-- ASSIGNMENT --
Precisely the lines from the one with "Page size: 1500x1125." through the end of the data, both included, must make up the response, each restated word for word.

::: DATA UNDER STUDY

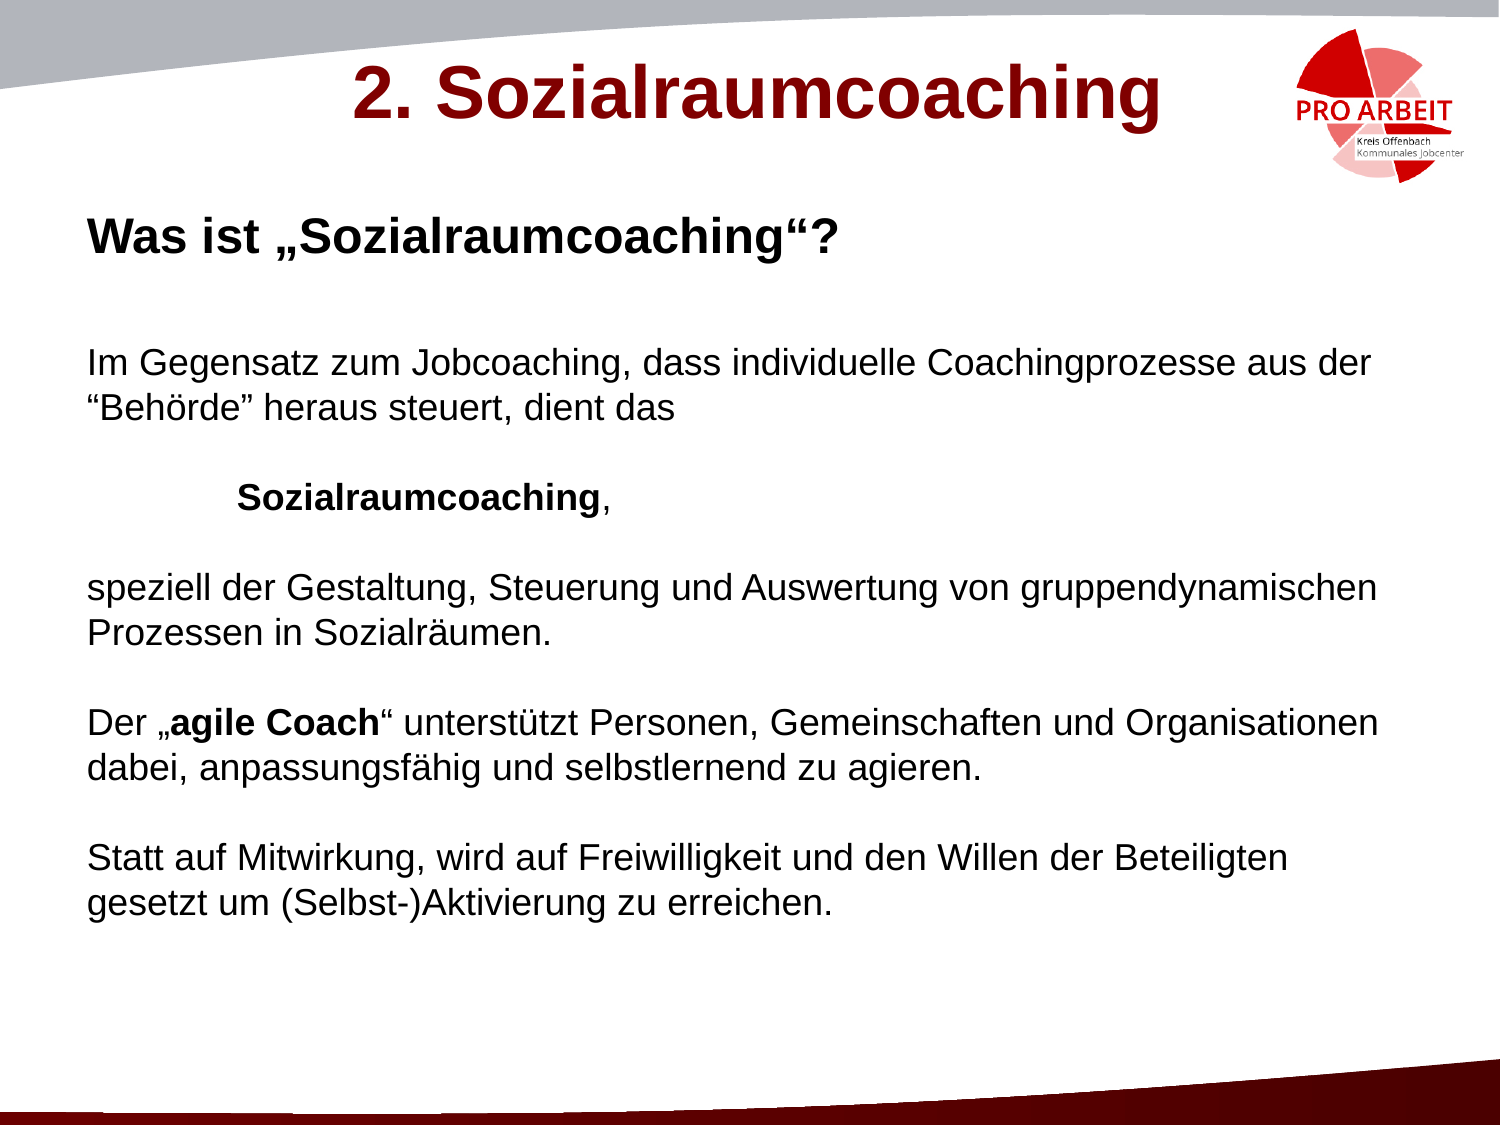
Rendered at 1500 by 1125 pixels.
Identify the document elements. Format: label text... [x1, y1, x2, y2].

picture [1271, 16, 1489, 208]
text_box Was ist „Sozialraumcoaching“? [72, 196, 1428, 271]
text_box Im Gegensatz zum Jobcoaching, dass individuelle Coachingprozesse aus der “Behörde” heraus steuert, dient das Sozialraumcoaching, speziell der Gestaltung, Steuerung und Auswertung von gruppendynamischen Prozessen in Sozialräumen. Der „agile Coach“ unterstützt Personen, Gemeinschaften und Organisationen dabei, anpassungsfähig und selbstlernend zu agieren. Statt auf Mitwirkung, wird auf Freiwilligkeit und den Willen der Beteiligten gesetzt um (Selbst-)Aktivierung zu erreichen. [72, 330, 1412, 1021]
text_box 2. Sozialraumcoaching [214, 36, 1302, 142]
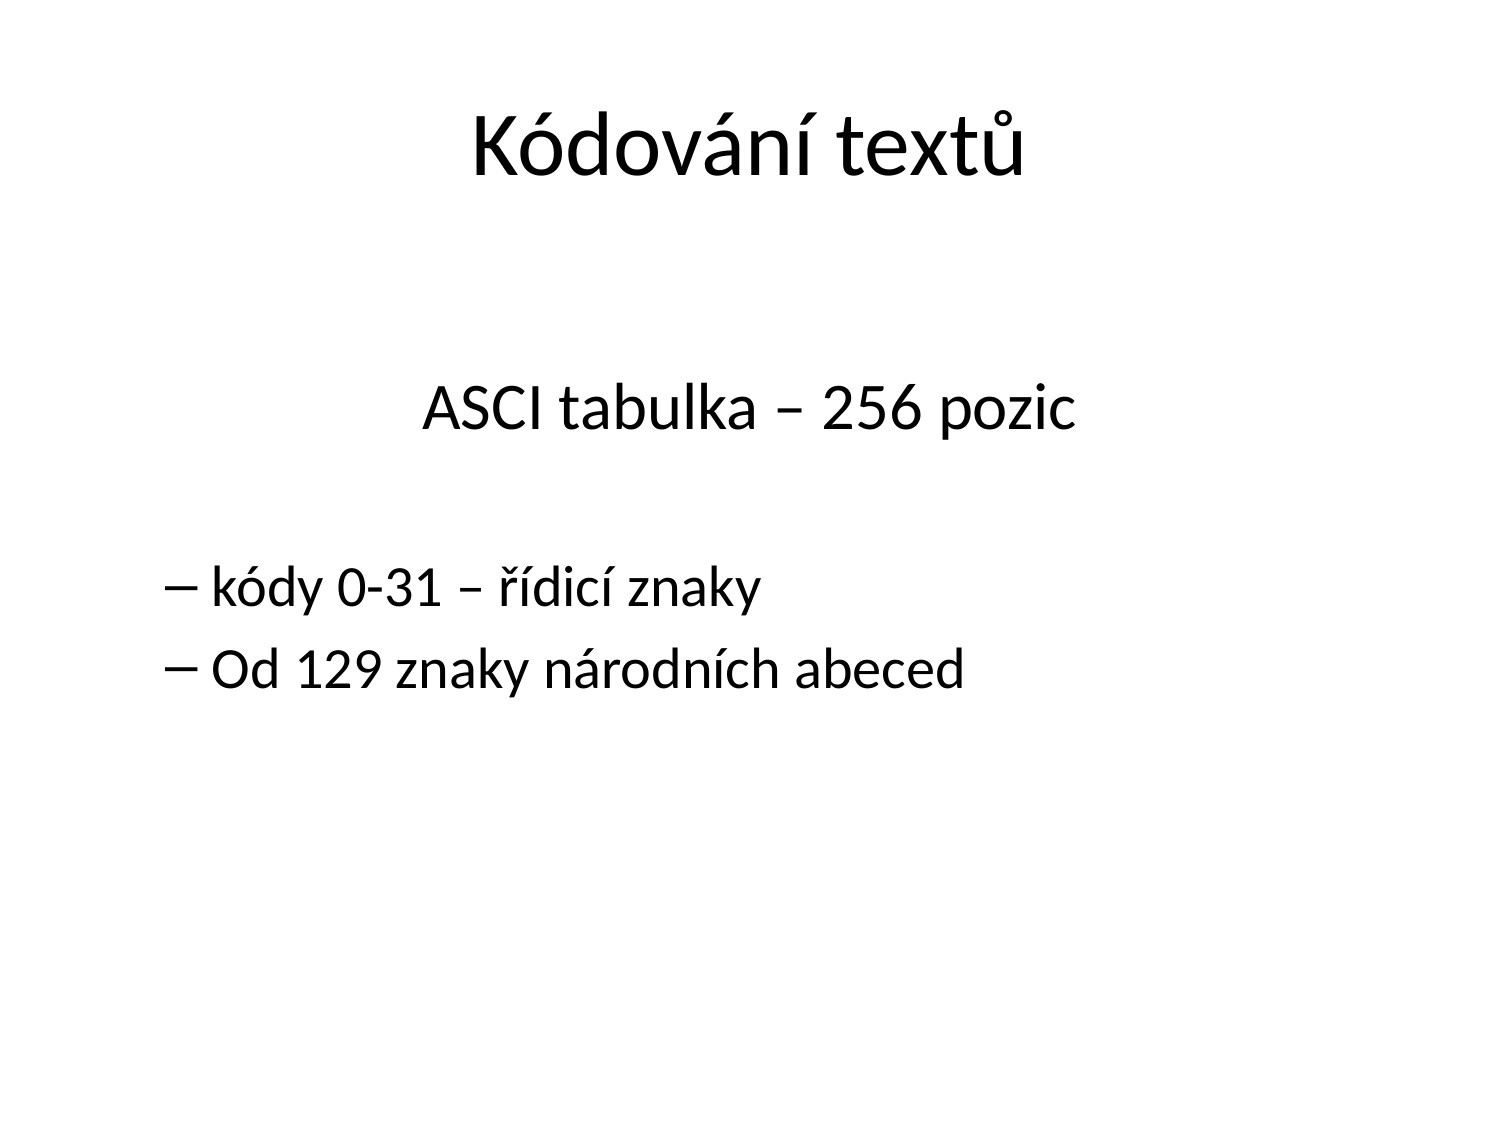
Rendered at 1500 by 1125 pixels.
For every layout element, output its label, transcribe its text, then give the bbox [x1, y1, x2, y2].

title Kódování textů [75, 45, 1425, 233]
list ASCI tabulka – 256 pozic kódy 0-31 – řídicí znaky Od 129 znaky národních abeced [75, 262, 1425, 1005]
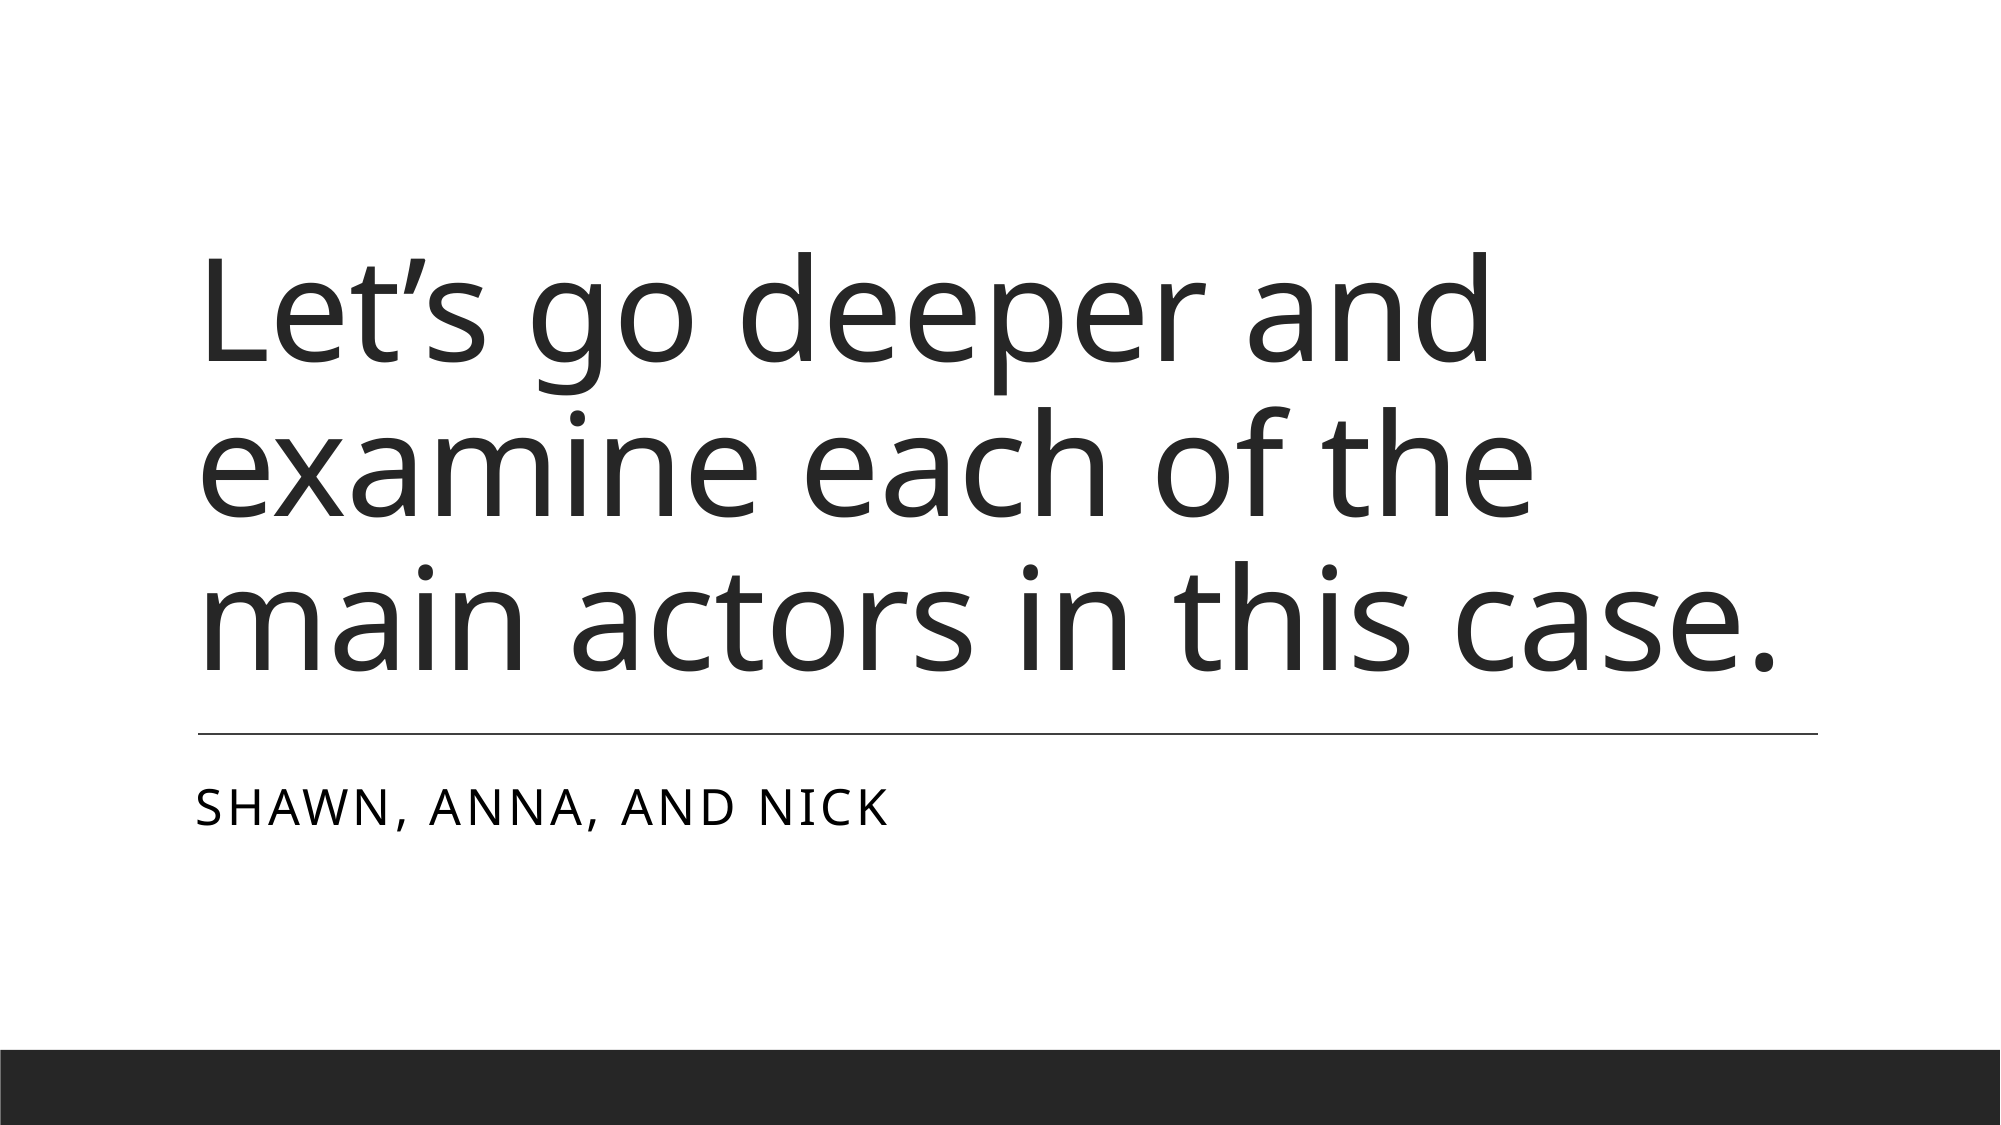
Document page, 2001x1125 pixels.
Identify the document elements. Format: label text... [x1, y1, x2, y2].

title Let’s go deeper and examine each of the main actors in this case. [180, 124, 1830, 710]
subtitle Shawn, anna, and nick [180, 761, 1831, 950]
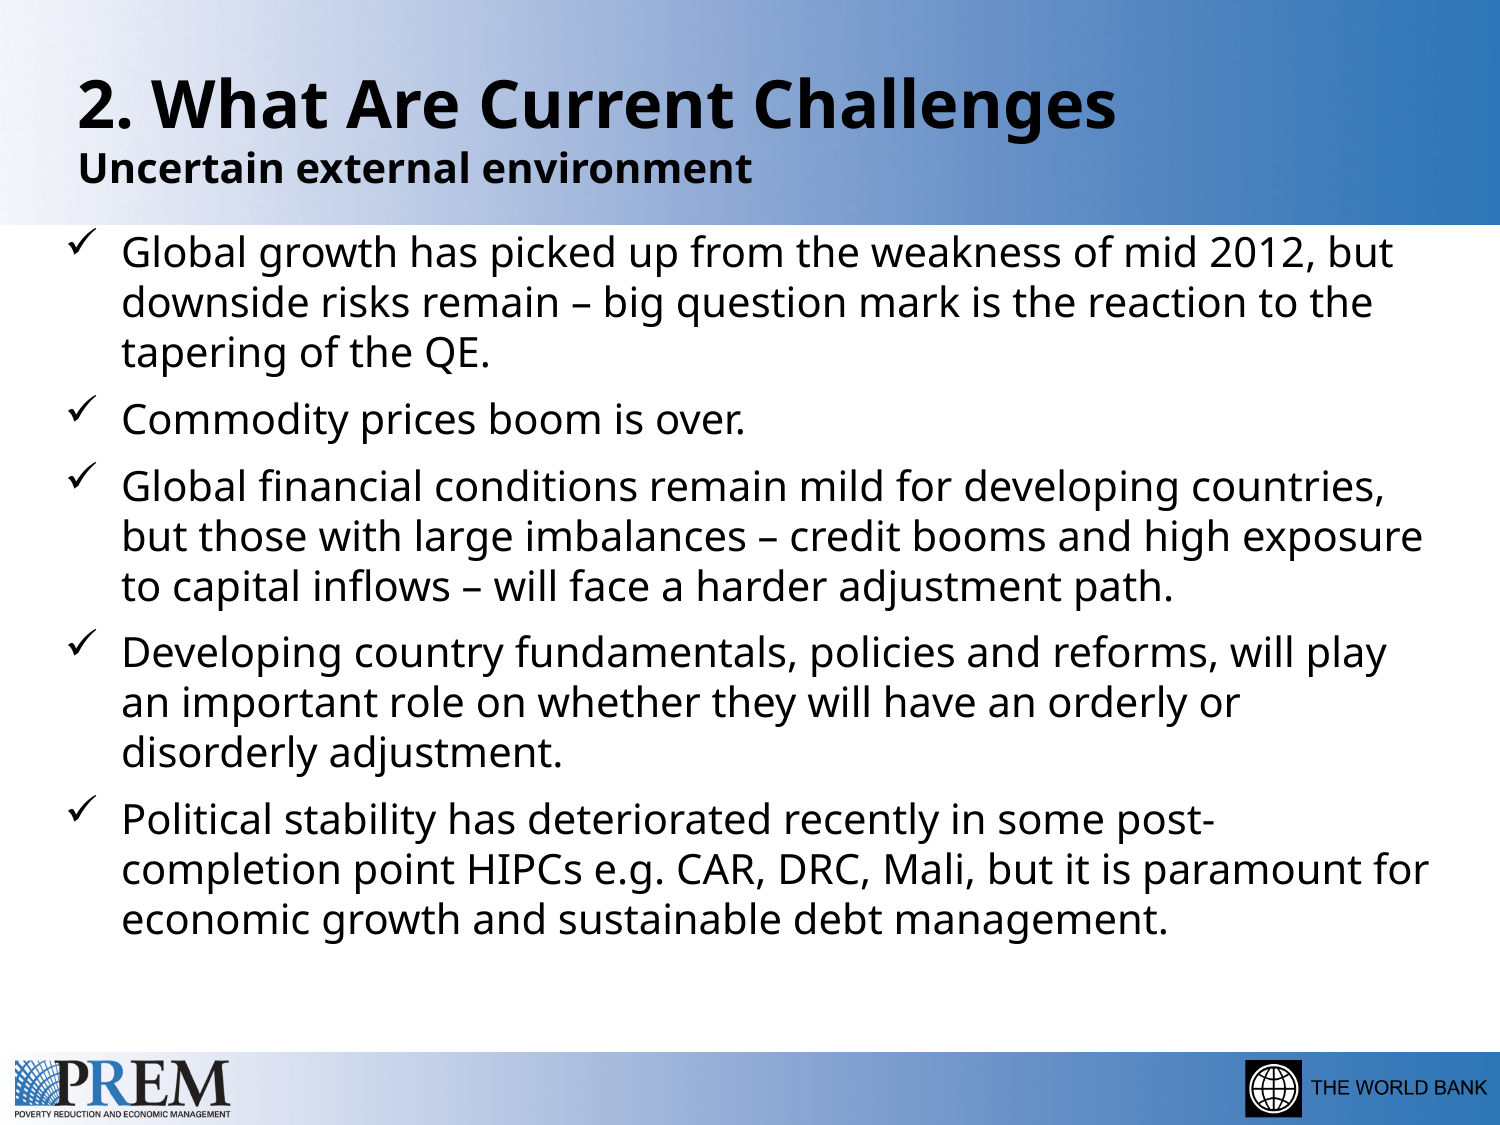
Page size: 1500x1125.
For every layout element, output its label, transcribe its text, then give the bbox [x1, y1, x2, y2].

::::::

-- FINISHED TASK --
Page size: 1500x1125.
For every layout element, output its label, transcribe its text, then give the bbox [x1, y1, x2, y2].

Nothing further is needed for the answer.